Posted by andrew (Favicon staff member) about 1 year ago
The will did not extend to all households, since plenty still have no access to gas and some still have no mains sewage.

Crashes? One presume you mean dips in speed, in which case it may not be the broadband, but might be the choice of provider and the bandwidth allocations at peak time.
Posted by ukwoody about 1 year ago
No mains gas within 4 miles, no mains sewerage, virtually no mobile coverage, good but somewhat bubbly water supply, a phone line that crackles like hell because its 7km long,to an exchange that doesn't even have adsl2+ It's due to be FTTC later this year, but apparently about 60% of the lines are like mine which are EO. I live in a village in Wales with 20 properties. Having spoken to Superfast Cymru there isn't much likelyhood of anything for us for at least 2 years. Yet we're only 3.5 miles from the main county town.

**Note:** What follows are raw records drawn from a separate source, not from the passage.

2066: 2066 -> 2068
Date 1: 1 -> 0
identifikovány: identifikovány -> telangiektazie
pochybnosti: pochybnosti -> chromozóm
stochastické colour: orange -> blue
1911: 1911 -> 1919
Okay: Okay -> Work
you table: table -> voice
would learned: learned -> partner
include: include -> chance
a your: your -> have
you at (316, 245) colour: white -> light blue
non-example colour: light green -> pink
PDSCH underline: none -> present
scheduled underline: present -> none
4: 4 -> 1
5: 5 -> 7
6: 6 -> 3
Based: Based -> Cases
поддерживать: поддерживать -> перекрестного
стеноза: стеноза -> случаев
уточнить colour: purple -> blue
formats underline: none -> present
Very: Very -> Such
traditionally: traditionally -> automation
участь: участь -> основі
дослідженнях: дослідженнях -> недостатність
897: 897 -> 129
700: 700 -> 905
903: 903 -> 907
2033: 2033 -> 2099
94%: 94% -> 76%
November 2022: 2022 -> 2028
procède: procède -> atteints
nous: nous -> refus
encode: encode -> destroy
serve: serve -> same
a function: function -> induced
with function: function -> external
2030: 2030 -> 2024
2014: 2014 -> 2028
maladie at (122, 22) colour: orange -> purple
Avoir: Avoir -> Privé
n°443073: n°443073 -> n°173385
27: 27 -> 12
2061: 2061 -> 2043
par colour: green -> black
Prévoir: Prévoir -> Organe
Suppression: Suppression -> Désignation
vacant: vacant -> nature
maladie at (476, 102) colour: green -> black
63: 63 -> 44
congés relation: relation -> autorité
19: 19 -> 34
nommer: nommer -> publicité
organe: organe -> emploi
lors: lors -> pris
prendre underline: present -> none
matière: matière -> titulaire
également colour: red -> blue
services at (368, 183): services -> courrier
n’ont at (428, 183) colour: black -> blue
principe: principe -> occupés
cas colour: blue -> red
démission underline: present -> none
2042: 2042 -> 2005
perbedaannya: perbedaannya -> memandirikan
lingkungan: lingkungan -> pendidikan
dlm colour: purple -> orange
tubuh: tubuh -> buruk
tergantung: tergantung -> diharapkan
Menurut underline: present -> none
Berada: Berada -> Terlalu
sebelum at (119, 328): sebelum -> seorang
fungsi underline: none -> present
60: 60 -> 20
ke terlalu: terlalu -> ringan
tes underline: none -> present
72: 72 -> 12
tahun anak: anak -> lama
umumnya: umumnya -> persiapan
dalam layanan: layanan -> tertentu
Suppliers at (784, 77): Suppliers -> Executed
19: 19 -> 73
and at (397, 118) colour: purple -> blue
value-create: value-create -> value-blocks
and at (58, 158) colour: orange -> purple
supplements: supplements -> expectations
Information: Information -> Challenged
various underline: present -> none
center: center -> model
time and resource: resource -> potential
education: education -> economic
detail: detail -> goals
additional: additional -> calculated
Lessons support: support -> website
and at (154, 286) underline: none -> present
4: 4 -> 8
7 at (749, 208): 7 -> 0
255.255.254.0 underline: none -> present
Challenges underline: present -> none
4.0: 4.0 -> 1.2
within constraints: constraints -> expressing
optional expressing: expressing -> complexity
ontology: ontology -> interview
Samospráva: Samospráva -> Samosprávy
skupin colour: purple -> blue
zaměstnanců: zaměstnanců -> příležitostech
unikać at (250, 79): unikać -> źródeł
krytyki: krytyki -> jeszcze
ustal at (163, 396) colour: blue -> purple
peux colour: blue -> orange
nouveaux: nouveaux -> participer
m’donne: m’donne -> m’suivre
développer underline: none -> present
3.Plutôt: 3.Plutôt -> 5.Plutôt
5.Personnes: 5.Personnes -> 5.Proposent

Posted by BBSlowcoach about 1 year ago
The 'will' I refer to was to those on the main gas supply. The same 'will' could have been used to those with a live telephone connection as at a certain date. The crashes I refer to could be software related but they are same behaviour as when I knew my speed was intermittent @ best. It was fixed in 2013 by TalkTalk/Openreach. Since then at every check it has been steady around 5.6mbps. Crashes/outages/cutoff's still happen & not always when I have multiple tabs open. Deep sympathy for ukwoody. To lucy121 don't be tempted to spend it all at once.
Posted by chrysalis about 1 year ago
The line rental doesn't tell the whole story cost of calls on fixed lines has also turned horrific with connection charges etc.
Posted by chrysalis about 1 year ago
For me if EE 4G drops to 50gig usage below £40 (with also mins etc. in price) or 100 gig for under £50, I would seriously consider ditching all my fixed line services.